Exercise aim
Present every line below as a Markdown table with the columns "Row" and "Line", numbering the rows and skipping blank lines. Leave the pictures out.

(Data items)
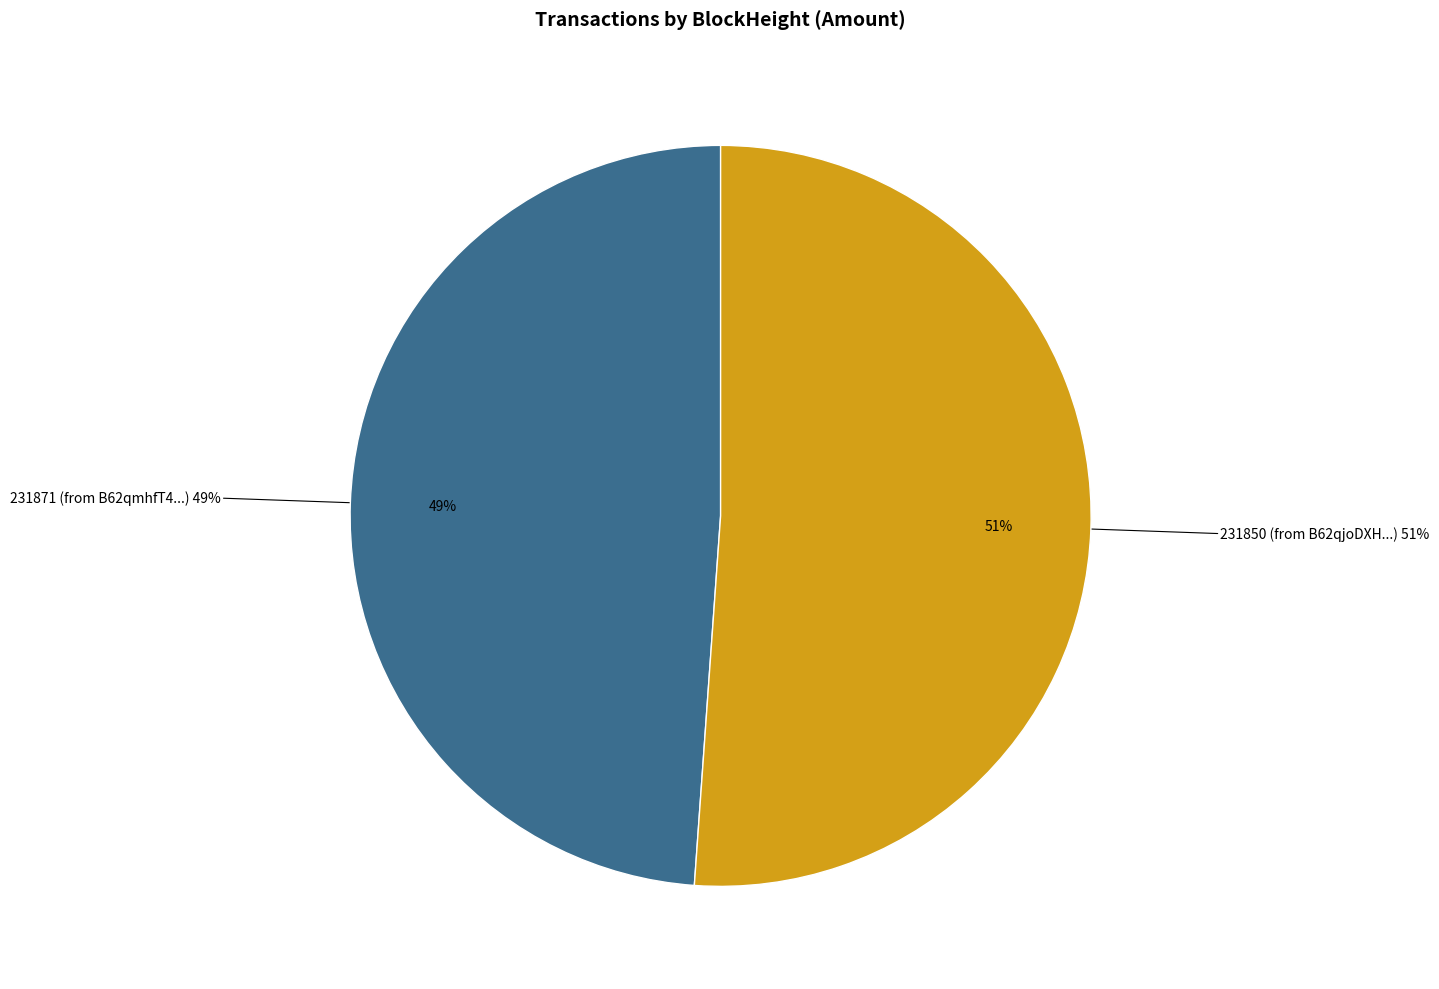

The 231871 slice represents 7% of the pie. True or false?

False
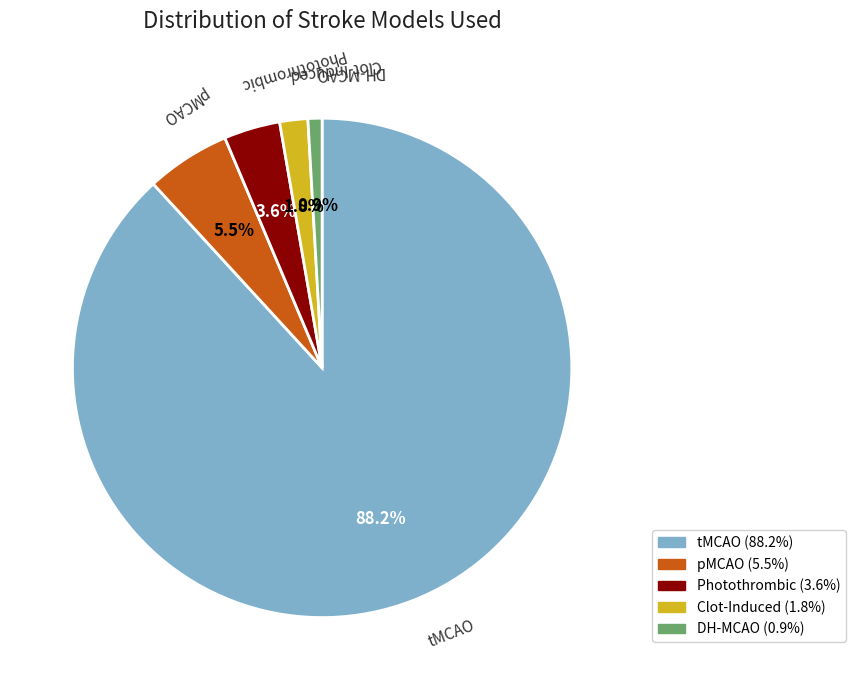

To the nearest percent, what percentage of the pie is Photothrombic?

4%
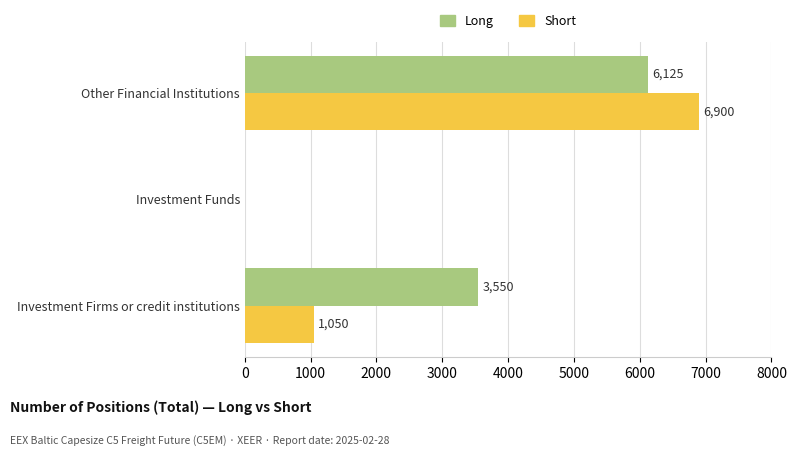

Between Investment Firms or credit institutions and Other Financial Institutions, which series saw the biggest shift?

Short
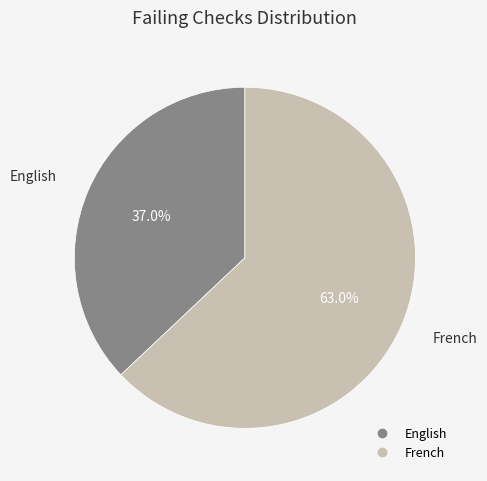

Is there any slice that represents more than half of the pie?

Yes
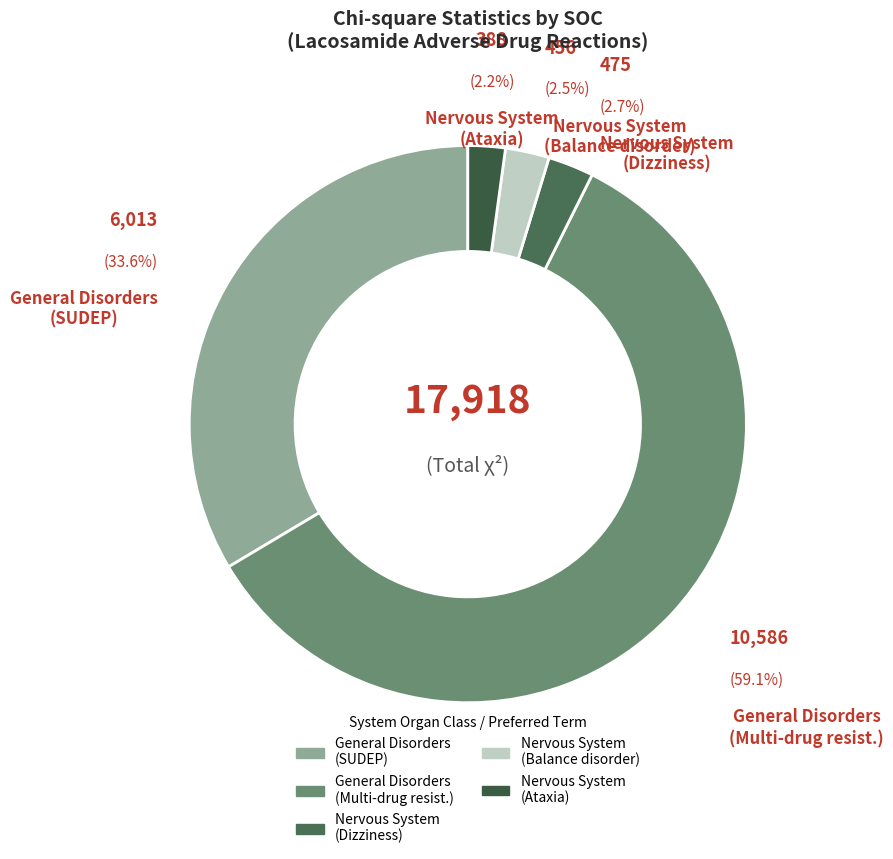

To the nearest percent, what is the average slice percentage?

20%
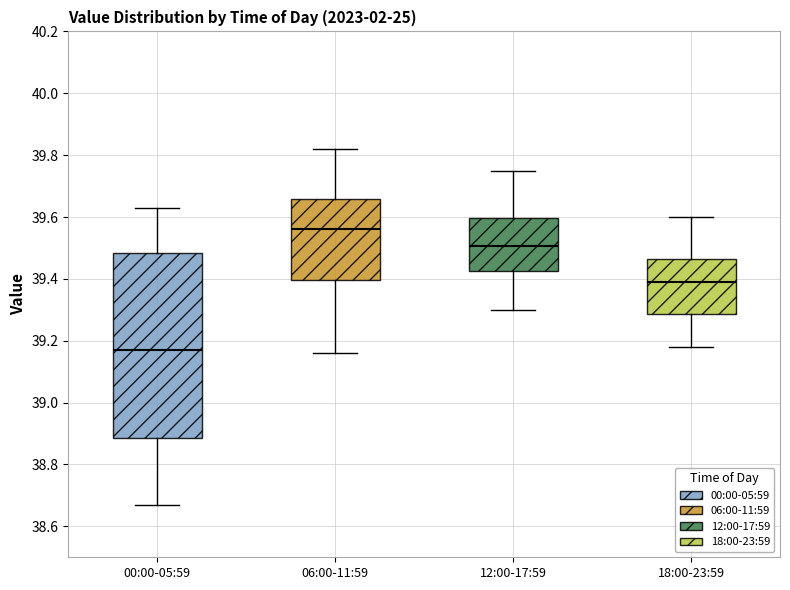

Which box is the tallest, from its lower edge to its upper edge?

00:00-05:59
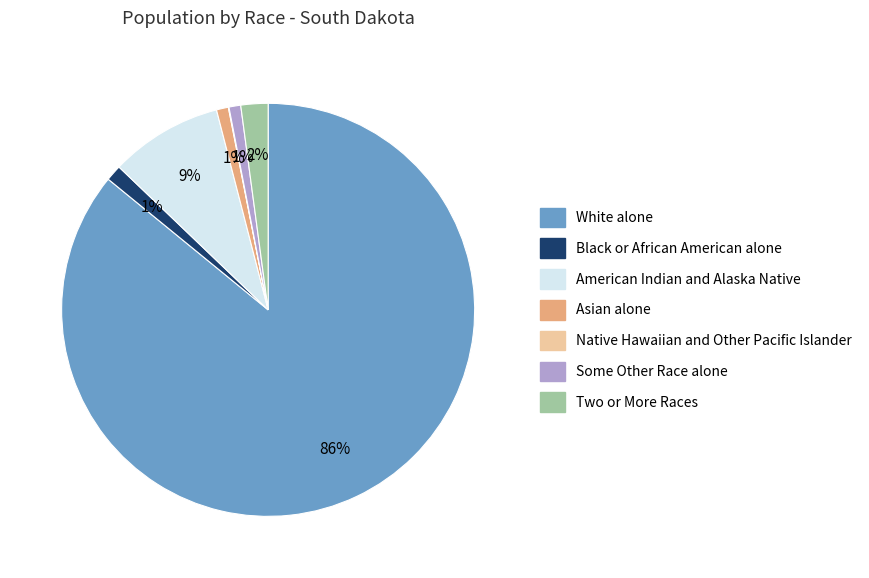

Which category has the biggest portion of the pie?

White alone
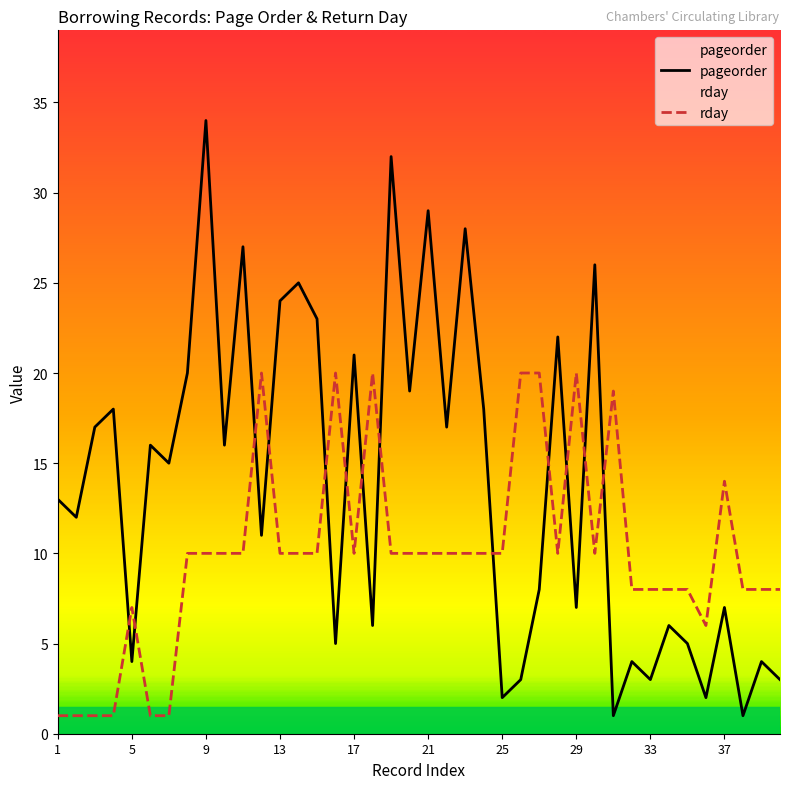

The rday series shows 14 at 37. True or false?

True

Answer to the problem
| Row | Line |
|---|---|
| 1 | The 231871 slice represents 7% of the pie. True or false? |
| 2 | False |
| 3 | To the nearest percent, what percentage of the pie is Photothrombic? |
| 4 | 4% |
| 5 | Between Investment Firms or credit institutions and Other Financial Institutions, which series saw the biggest shift? |
| 6 | Short |
| 7 | Is there any slice that represents more than half of the pie? |
| 8 | Yes |
| 9 | To the nearest percent, what is the average slice percentage? |
| 10 | 20% |
| 11 | Which box is the tallest, from its lower edge to its upper edge? |
| 12 | 00:00-05:59 |
| 13 | Which category has the biggest portion of the pie? |
| 14 | White alone |
| 15 | The rday series shows 14 at 37. True or false? |
| 16 | True |